Teknolojiyi, onun getirdiği kolaylıkları ve sağladığı konforu sevsek de günümüzde artık “nostaljik” olarak adlandırılan bazı icatlarla hâlâ bir gönül bağımız bulunuyor; artık çok da pratik ya da konforlu olmasalar da… Bu gönül bağını, alışkanlıklarımızdan zor vazgeçmekle ya da geçen yıllara duyulan özlemle açıklayabiliriz belki ama eksik kalır; öyle ki şu an genç bir üniversite öğrencisinin müzik dinlemek için pek çok alternatifi varken pikaplardan müzik dinlemeyi sevmesini ve o pikap için çarşıları, sahafları gezerek, sevdiği sanatçıların plaklarını aramasını sadece alışkanlık ya da geçmişe özlemle açıklayamayız.  Demek ki; onun peşinde olduğu tek şey son teknolojiyi kullanmak ya da aradığı şeye hemen ulaşabilmek değil. O doğduğunda çoktan nostaljik sınıfına girmiş pikaplarda, kasetçalar ya da gramofonda da müzik dinlemeyi seviyorsa onu bu icatlara çeken daha farklı bir tılsım olmalı; belki tasarımları, belki çıkardıkları seslerin kulağına daha iyi geliyor olması ya da üretimlerine harcanan emeği daha çok hissetmesi olabilir. 

Ve Telefon Acı Acı Çaldı…
Hangi yaştan olursak olalım, pek çoğumuzun vazgeçemediği yıllanmış icatlar var; hatta yeni teknolojilerin tutkunu, en yeninin peşinde olanlarımızın bile… Örneğin akıllı telefonlar özellikle iş yaşamında hayatımızı kolaylaştırsa da zamanında sadece haberleşmek için kullanılan ahizeli, çevirmeli, kordonlu, rengi de genellikle kırmızı, yeşil ya da krem rengi olan telefonlar pek çoğumuza daha sıcak ve estetik geliyor. Bu beğeniyi bir adım öteye geçirip evlerinde sabit telefon olarak, ki sabit telefonları evlerinde kullanmayı bırakanlar çok oldu, bu nostaljik telefonları kullananlar hala var. Şu an çaldığında sokaktan bile duyulan o zil sesi kulağımıza gelir gibi oldu sanki: “Zırrrrrrrrrrrrr!” Söylemeden geçmeyelim; romanlarda, öykülerde geçen “bir anda telefon acı acı çaldı” cümlesi de işte bu meşhur telefon kast edilerek hayatımıza giren bir detay.

Gönderilmeyen Mektuplar
Gönlümüzü fetheden icatlar o kadar çok ki; örneğin hemen hemen her gün kullandığımız elektronik postalar hayatımıza gireli çok oldu… Buna rağmen mektup yazmanın anlamı ve değeri çok farklı gözümüzde ama artık ya mektup yazmıyoruz ya da gönderilmeyen mektuplar yazıyoruz… Yeri gelmişken bizi mektupla tanıştıran ve ilk mektubu gönderen Eski Mısır Uygarlığına da teşekkürlerimizi sunalım.
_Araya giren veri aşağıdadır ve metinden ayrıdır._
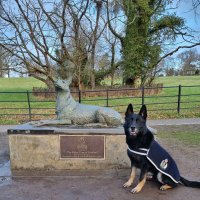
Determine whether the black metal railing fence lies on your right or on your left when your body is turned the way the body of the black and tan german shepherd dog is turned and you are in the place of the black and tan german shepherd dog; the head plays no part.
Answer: on your right

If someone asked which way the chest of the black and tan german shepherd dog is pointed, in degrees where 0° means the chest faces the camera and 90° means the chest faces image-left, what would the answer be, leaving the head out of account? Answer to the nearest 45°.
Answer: approximately 45°

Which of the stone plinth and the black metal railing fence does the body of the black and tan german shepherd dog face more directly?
the stone plinth
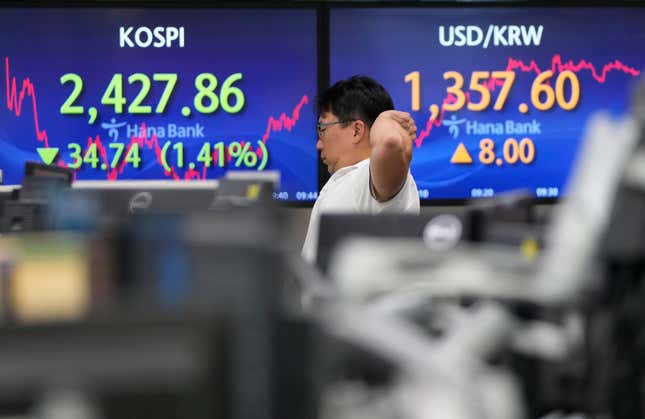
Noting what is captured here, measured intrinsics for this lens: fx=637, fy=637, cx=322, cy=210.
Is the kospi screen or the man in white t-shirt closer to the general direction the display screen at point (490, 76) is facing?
the man in white t-shirt

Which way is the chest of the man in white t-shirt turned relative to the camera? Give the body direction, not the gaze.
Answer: to the viewer's left

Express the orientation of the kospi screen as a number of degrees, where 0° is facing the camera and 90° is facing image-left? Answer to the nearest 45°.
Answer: approximately 0°

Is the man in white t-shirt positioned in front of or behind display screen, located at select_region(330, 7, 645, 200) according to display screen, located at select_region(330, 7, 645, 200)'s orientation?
in front

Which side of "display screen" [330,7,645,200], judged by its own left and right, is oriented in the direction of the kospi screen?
right

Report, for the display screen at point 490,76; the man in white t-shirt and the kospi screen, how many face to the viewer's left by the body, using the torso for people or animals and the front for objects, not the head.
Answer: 1

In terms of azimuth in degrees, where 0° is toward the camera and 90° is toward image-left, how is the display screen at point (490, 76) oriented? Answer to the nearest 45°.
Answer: approximately 0°

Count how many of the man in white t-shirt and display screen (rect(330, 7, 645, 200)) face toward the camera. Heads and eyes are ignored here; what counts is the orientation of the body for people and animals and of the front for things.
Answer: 1

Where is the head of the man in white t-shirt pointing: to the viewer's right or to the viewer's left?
to the viewer's left

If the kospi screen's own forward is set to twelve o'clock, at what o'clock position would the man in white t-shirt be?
The man in white t-shirt is roughly at 11 o'clock from the kospi screen.

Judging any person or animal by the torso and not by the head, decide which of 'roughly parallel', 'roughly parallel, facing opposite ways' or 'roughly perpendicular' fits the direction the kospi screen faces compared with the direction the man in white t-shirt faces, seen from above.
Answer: roughly perpendicular

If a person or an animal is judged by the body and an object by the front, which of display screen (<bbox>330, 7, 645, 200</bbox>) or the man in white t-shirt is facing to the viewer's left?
the man in white t-shirt
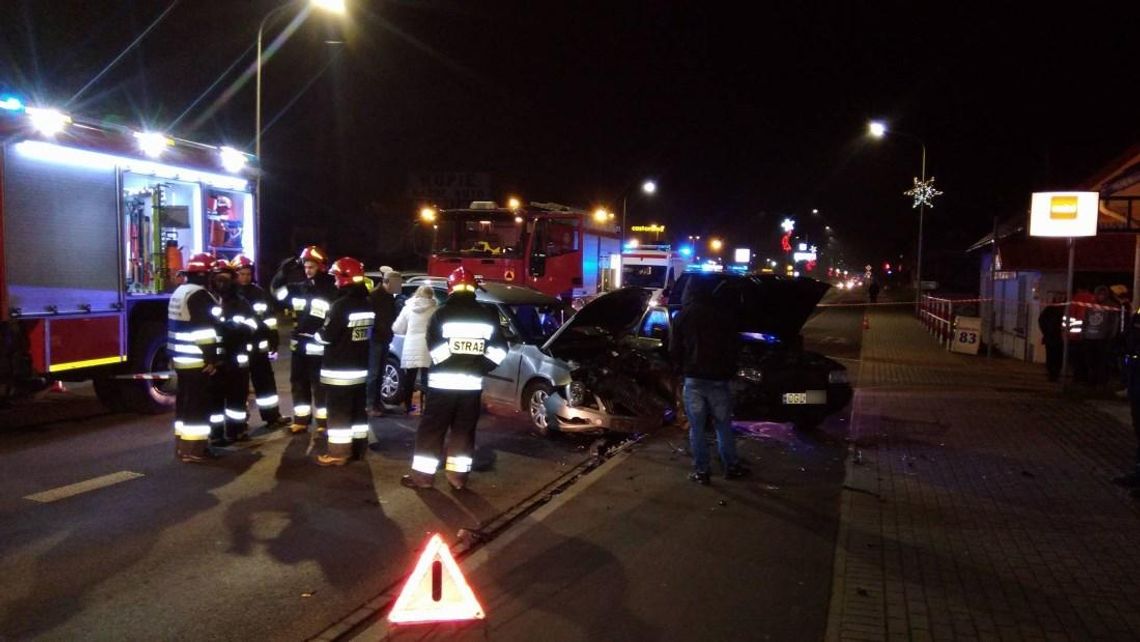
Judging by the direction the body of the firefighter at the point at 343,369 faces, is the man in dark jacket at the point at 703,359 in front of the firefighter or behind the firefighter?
behind

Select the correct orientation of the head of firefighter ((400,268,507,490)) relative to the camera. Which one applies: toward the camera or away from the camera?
away from the camera

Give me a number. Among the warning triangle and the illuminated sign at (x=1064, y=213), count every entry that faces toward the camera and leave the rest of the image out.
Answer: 2

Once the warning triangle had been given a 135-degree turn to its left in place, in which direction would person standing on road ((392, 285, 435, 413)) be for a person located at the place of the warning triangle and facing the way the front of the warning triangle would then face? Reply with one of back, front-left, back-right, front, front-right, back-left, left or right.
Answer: front-left

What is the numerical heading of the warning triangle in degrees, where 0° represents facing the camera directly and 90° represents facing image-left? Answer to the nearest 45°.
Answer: approximately 0°

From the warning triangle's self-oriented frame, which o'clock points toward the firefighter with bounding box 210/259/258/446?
The firefighter is roughly at 5 o'clock from the warning triangle.

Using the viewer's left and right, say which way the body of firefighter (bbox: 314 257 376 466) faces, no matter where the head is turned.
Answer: facing away from the viewer and to the left of the viewer
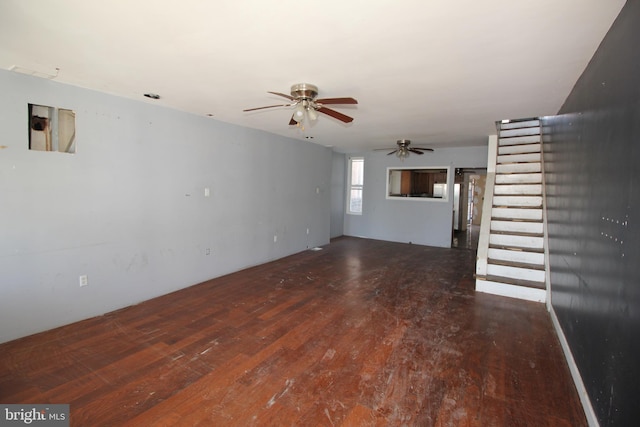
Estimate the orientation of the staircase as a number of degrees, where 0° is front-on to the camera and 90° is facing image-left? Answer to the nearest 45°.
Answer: approximately 0°
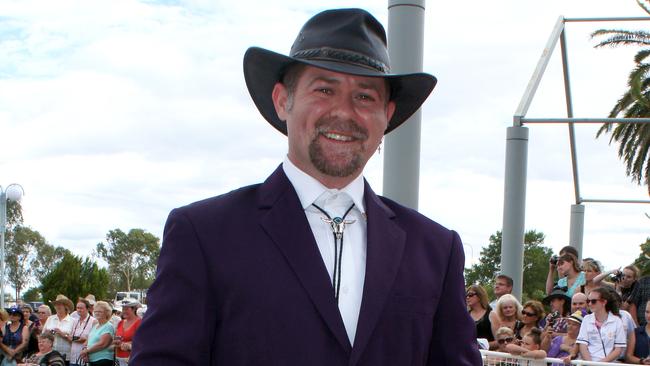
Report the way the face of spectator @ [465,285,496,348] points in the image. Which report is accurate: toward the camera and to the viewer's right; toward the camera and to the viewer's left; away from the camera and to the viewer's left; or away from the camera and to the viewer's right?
toward the camera and to the viewer's left

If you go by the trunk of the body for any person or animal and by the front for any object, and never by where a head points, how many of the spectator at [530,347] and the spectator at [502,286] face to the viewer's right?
0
Ya arabalar? Teknolojinin en çok kullanıldığı ve güncellendiği arabalar; elektriklisi, kendi kendine park edebileni çıksa da hatta suda gideni, havada uçanı bile seri olarak üretilip satışa sunulacak olsa da araba tutkunları için klasik bir araba kullanmanın yeri ayrı olacaktır.

Tablet ya da bilgisayarlarında öykülerini, romanlarını yazanlar çoğalsa da hala daktilosunu, kâğıdını, kalemini kullanan yazarlarımız olduğunu da düşünüyoruz. Hatta illa ki bir yazar olmak da gerekmiyor, çoğu insan not almak için telefon ya da tablet kullansa da not defteri kullananların sayısı az değil.

Zamanın Ruhu ve Duygusal Bağlar
Hayata dair isteklerimiz gösteriyor ki bizim tek meselemiz; en modern, en teknolojik, en hızlı, en pratik ya da en konforlu olan değil. Yoksa niye bir kış günü kaloriferli, klimalı sıcacık evlerimizde oturmak varken kimse bizi zorlamadığı halde karda kışta doğanın içine karışıp kamp kuruyor ve insanlık tarihinin ilk buluşlarından olan ateşle ısınmaya çalışıyoruz ki!

Ya da bir anı ölümsüzleştirmek için yüzlerce fotoğrafı birkaç dakikada çekebileceğimiz dijital fotoğraf makinaları varken üstelik ne çektiğimizi bize anında gösterebiliyorken neden analog fotoğraf makinelerini tercih edip film rulolarımızın izin verdiği sayıda fotoğraf çekip ve bir de o filmleri karanlık odada banyo etmekle uğraşalım?

“Zamanın Ruhu” diye bir şey elbette ki var, kendi doğduğumuz ve yaşadığımız zamana ait olan icatlar da ama; demek ki başka bir zamana ait olan icatlara, buluşlara olan merakımız, onların aslında zamansız olduklarını da göstermiyor mu? Hiç düşündünüz mü; sizin hayatınızda vazgeçemediğiniz ve duygusal bağ kurduğunuz zamansız icatlardan kaç tane var?